I feel a little thrown as I write this, as the father who is conducting the funeral tomorrow has left me a message asking if there are any special readings we would like at the service, and if so to bring them along. I hadn't thought of preparing anything, which leaves me feeling a little guilty and I'm concerned what else I might have forgotten. And while I'm impressed with the hospital's level of care for us, I'm a bit overwhelmed by the detail that is going into the funeral. I'm not sure it's entirely appropriate for the Boy and I - but perhaps it may become more so in time.
There are two poems that I have read since we lost baby Beans, which have made me think about our lovely baby in a happier light. Perhaps we can use one of them for the reading. I will discuss this with the Boy this evening and see what we would find the most useful. My heart aches with sadness and loss when I read the poems in my head, so I am fearful how hard tomorrow will be. But I suppose it must be thus, to let us mourn, say goodbye, and begin to walk out of the shadows and into the light once again.
The world may never notice if a snowdrop doesn't bloom,
Or even stop to wonder if the petals fall too soon.
But every life that ever forms or even comes to be
Touches the world in some way for all eternity.
The little one we longed for was swiftly here and gone,
But the love that was then planted is a light that still shines on.
And even though our arms are empty, our hearts know what to do.
Every beating of our hearts says that we both love you.
Gone Too Soon
This was a life that hardly begun.
No time to find your place in the sun.
No time to do all you could have done.
But we loved you enough for a lifetime.
No time to enjoy the world and its wealth.
No time to take life down off the shelf.
No time to sing the song of yourself,
Though you had enough love for a lifetime.
Those who live long endure sadness and tears,
But you'll never suffer the sorrowing years.
No betrayal, no anger, no hatred, no fears,
Just love, enough love for a lifetime.
────────────────────────────────────────
PROBLEMS TO SOLVE:
- 1) Say whether each statement agrees with the text about baby Beans, giving yes or no and the deciding words from the text: (a) The writer had already prepared readings before getting the message about the funeral. (b) The writer plans to talk with the Boy about the reading this evening. (c) The writer is unhappy with the hospital's care.
- 2) Print the part of the text about baby Beans starting with "Every beating of" and going on through "love, enough love for a lifetime.".
- 3) In the text about baby Beans, how many poems has the writer read since losing the baby?
────────────────────────────────────────
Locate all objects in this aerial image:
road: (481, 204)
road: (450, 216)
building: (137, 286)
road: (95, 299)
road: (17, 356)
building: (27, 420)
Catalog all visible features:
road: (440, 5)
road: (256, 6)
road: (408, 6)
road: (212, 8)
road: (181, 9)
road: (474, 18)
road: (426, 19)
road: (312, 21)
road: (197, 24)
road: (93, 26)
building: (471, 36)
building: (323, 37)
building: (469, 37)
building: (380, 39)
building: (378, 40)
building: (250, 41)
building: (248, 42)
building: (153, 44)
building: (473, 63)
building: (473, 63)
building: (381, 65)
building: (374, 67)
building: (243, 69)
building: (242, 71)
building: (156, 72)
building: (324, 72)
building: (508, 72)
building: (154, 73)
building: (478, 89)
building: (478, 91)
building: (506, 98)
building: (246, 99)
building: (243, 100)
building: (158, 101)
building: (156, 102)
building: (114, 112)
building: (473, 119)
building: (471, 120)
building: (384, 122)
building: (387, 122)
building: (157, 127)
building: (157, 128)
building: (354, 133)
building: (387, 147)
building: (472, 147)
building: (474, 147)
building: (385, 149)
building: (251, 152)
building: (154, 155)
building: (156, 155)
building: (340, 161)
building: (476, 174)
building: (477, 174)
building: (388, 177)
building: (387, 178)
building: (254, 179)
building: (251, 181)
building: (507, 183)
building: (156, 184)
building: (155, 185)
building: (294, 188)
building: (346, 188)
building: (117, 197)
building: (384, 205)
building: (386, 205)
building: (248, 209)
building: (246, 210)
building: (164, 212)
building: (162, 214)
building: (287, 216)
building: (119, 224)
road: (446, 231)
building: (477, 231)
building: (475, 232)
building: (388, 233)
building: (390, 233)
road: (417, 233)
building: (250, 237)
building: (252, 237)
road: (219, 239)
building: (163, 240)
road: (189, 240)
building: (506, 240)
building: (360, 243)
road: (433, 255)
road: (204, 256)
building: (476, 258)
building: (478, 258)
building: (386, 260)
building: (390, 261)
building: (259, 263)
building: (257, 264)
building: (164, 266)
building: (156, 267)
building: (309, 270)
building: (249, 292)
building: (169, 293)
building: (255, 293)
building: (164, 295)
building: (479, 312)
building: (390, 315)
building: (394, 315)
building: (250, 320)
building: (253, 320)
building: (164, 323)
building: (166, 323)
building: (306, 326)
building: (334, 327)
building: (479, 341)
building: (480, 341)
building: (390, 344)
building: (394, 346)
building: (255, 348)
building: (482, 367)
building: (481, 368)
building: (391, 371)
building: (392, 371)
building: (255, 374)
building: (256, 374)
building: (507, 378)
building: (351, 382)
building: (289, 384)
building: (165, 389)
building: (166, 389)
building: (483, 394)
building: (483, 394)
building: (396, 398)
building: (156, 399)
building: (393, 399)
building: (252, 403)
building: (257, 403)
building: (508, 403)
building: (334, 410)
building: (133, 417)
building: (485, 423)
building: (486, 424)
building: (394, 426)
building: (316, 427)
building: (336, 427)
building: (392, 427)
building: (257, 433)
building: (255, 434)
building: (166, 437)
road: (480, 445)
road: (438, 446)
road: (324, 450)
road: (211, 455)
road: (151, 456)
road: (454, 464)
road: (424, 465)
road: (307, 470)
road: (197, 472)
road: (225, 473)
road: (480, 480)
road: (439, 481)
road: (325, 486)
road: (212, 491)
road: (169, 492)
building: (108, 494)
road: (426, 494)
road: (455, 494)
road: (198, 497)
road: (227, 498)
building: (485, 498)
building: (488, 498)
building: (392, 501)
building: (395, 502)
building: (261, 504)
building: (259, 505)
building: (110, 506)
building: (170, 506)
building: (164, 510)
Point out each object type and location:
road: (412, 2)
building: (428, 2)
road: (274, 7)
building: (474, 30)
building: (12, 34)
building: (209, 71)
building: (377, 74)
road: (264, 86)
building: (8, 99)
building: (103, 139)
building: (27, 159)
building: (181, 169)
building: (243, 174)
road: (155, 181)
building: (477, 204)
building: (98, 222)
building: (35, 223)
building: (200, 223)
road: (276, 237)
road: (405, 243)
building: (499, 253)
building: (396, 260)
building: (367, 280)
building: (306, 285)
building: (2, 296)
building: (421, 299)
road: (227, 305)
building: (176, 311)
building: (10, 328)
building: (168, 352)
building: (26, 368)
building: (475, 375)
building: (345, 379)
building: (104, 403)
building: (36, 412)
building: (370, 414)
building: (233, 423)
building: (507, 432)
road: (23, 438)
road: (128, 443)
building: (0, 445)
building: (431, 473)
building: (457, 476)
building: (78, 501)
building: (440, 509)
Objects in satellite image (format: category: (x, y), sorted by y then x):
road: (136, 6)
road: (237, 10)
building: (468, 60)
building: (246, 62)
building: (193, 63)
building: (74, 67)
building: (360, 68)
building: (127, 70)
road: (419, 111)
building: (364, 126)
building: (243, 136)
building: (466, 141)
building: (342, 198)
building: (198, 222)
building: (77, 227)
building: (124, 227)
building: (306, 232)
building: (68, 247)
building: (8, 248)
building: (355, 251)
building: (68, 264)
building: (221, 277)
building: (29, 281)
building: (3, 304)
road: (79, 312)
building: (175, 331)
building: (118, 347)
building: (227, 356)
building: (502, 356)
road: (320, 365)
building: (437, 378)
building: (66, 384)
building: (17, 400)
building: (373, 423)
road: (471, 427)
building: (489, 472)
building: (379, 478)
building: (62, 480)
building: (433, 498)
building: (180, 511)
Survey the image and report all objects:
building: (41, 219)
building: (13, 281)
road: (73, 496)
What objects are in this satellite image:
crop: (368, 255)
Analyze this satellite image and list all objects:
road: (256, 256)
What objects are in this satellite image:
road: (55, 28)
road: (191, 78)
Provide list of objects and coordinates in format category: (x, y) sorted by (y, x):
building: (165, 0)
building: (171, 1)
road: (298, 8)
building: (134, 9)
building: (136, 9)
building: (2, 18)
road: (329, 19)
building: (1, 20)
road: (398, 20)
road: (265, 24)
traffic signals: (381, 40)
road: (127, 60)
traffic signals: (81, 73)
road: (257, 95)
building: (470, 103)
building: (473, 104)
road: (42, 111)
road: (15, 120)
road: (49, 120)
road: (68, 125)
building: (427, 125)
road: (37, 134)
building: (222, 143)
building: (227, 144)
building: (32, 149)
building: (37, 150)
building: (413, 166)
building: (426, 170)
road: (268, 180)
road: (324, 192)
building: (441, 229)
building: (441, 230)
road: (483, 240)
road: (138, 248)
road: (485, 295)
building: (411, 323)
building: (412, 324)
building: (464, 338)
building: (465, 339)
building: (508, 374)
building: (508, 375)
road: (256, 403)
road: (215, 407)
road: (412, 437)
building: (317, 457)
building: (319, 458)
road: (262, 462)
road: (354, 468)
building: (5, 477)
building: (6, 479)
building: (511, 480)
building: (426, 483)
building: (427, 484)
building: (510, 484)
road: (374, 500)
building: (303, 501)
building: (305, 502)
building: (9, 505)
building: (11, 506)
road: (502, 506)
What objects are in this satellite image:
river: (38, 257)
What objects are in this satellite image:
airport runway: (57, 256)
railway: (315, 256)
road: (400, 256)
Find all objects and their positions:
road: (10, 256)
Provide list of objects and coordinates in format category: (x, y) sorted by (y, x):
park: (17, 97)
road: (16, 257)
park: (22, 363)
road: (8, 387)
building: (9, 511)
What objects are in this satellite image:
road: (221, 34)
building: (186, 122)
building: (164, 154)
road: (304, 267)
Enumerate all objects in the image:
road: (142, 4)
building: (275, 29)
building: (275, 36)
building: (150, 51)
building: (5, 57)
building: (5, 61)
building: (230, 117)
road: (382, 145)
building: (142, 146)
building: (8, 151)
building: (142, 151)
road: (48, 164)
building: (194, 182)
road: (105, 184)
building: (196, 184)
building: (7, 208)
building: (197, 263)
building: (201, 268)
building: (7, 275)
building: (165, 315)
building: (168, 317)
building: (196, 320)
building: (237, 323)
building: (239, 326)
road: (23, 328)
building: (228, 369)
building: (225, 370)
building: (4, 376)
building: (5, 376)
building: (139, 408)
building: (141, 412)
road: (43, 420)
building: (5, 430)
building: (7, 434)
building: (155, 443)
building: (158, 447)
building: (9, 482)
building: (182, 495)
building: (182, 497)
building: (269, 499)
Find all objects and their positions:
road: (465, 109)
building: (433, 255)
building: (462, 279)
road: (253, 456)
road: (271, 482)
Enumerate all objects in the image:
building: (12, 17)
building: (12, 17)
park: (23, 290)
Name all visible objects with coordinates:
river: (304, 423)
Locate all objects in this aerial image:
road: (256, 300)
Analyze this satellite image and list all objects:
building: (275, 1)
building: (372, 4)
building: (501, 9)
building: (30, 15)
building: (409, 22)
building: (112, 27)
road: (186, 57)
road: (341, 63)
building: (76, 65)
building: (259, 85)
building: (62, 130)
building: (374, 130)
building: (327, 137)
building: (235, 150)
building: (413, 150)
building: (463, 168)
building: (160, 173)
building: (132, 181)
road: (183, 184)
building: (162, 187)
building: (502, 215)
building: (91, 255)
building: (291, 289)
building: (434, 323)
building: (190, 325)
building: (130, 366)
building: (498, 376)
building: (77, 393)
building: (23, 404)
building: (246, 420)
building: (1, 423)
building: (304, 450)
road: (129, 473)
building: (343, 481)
────────────────────────────────────────
LIST OF ANSWERS:
- 1)
(a) No: "I hadn't thought of preparing anything"
(b) Yes: "I will discuss this with the Boy this evening"
(c) No: "I'm impressed with the hospital's level of care for us"

- 2)
Every beating of our hearts says that we both love you.
Gone Too Soon
This was a life that hardly begun.
No time to find your place in the sun.
No time to do all you could have done.
But we loved you enough for a lifetime.
No time to enjoy the world and its wealth.
No time to take life down off the shelf.
No time to sing the song of yourself,
Though you had enough love for a lifetime.
Those who live long endure sadness and tears,
But you'll never suffer the sorrowing years.
No betrayal, no anger, no hatred, no fears,
Just love, enough love for a lifetime.

- 3) Two.